Les solutions technologiques ne suffiront en aucun cas à construire un monde meilleur. Elles ne font que nous créer de nouveaux problèmes. Nous devons penser de manière holistique, nous concentrer sur les relations entre diverses dimensions de nos sociétés au lieu d’examiner chaque sujet séparément. Cette philosophie imprègne également les ODD. À notre arrivée à Genève en octobre 2020, nous voulons tenir des pourparlers de haut rang : avec des dirigeants de la Banque mondiale, du Fonds monétaire international et de l’Organisation mondiale du commerce. Parce que leurs politiques de développement, financières et commerciales sont en contradiction flagrante avec le contenu de l’Agenda 2030. Mais l’ONU n’en dit rien. La cohérence fait défaut.

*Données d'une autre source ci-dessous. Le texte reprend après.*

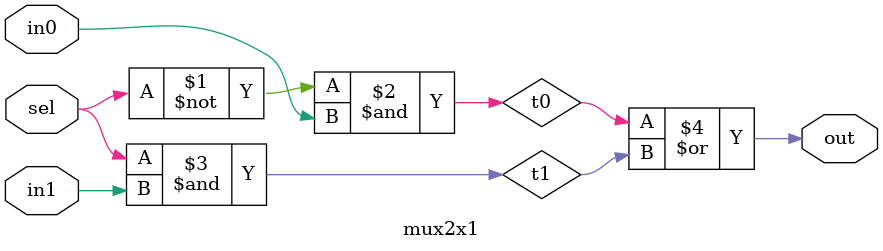
<source format=v>
`timescale 1ns / 1ps


module mux2x1(
    output out,
    input in0,
    input in1,
    input sel
    );
    
    wire t0, t1;
    and(t0, ~sel, in0);
    and(t1, sel, in1);
    or(out, t0, t1);
endmodule

</source>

Comment entendez-vous persuader ceux qui profitent de la situation actuelle de changer leur comportement ?
Jill Carr-Harris: Quand les gens découvrent le pouvoir d’un collectif, l’attrait trompeur de l’argent diminue. Les riches se murent de plus en plus dans des communautés fermées (gated communities) par crainte du monde extérieur. Mais leur individualisme ne les protège plus ; la sécurité ne peut être atteinte que conjointement, avec d’autres.

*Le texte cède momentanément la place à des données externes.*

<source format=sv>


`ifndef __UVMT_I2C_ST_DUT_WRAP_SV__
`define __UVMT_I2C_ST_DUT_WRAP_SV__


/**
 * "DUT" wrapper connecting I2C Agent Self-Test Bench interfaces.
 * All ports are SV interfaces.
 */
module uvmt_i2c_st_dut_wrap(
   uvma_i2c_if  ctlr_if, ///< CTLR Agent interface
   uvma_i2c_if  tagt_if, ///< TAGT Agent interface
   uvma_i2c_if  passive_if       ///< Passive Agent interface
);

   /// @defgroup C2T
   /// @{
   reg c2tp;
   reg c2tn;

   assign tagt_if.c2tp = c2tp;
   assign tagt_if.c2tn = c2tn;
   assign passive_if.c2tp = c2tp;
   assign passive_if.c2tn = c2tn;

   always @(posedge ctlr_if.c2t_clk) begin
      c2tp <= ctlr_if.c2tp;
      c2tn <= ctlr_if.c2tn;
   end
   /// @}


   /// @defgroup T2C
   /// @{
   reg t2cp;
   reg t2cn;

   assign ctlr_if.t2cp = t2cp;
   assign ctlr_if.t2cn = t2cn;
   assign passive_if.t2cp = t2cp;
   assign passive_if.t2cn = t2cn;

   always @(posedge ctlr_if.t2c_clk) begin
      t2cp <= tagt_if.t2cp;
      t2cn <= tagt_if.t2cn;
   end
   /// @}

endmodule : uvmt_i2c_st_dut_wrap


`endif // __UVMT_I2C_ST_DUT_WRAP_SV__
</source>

Comment expliquez-vous que votre message soit réellement entendu par des ministres et des leaders économiques ?
Rajagopal P.V.: Notre philosophie est celle de la résistance et du dialogue. L’une a besoin de l’autre. Les guerres ne prennent pas fin sur le champ de bataille, mais lorsque les adversaires retrouvent le chemin du dialogue. J’ai déjà fait cette expérience en 1972 : personne ne voulait parler avec les « bandits » sans terre de la vallée de Chambal et j’ai servi de médiateur entre des ministres et les hors-la-loi. Personne ne pouvait le croire quand ces derniers ont déposé leurs mitraillettes devant un tableau de Gandhi. Le passage de la violence ouverte au dialogue peut engendrer une force énorme. Malheureusement, de nombreux dirigeants ne savent toujours pas comment résoudre les conflits d’une manière civilisée ; ils se cachent plutôt derrière les forces de sécurité qui rouent les populations de coups. Personnellement, je suis convaincu qu’un monde meilleur présuppose une capacité de dialogue permettant de surmonter la polarisation. C’est ce à quoi nous nous préparons et c’est pourquoi nous viendrons à Genève en octobre 2020 pour mener un très sérieux dialogue. « Walk walk, talk talk ».

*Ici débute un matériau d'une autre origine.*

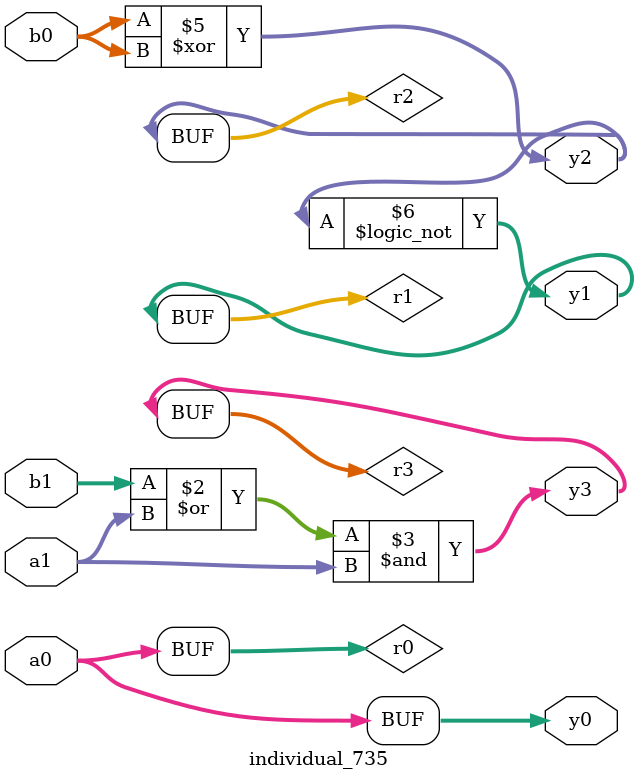
<source format=sv>
module individual_735(input logic [15:0] a1, input logic [15:0] a0, input logic [15:0] b1, input logic [15:0] b0, output logic [15:0] y3, output logic [15:0] y2, output logic [15:0] y1, output logic [15:0] y0);
logic [15:0] r0, r1, r2, r3; 
 always@(*) begin 
	 r0 = a0; r1 = a1; r2 = b0; r3 = b1; 
 	 r3  |=  r1 ;
 	 r3  &=  r1 ;
 	 r1  ^=  b1 ;
 	 r2  ^=  b0 ;
 	 r1 = ! r2 ;
 	 y3 = r3; y2 = r2; y1 = r1; y0 = r0; 
end
endmodule
</source>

Rajagopal P.V. et Jill Carr-Harris
Rajagopal P.V. (né en 1948) provient de l’État indien du Kerala. Le fils d’un indépendantiste a étudié ingénieur agronome et a fondé l’organisation Ekta Parishad en 1991. Elle lutte pour les droits de la population rurale selon les principes de la non-violence du Mahatma Gandhi. Au centre du mouvement se trouvent les réformes agraires, la fin des expulsions et les instances de résolution des conflits fonciers qui fonctionnent.
Jill Carr-Harris est sa compagne de vie depuis 1993. Née au Canada, elle vit en Inde depuis plus de 30 ans, où elle fait de la recherche et enseigne la non-violence et la paix, avec un accent particulier sur les femmes et le développement.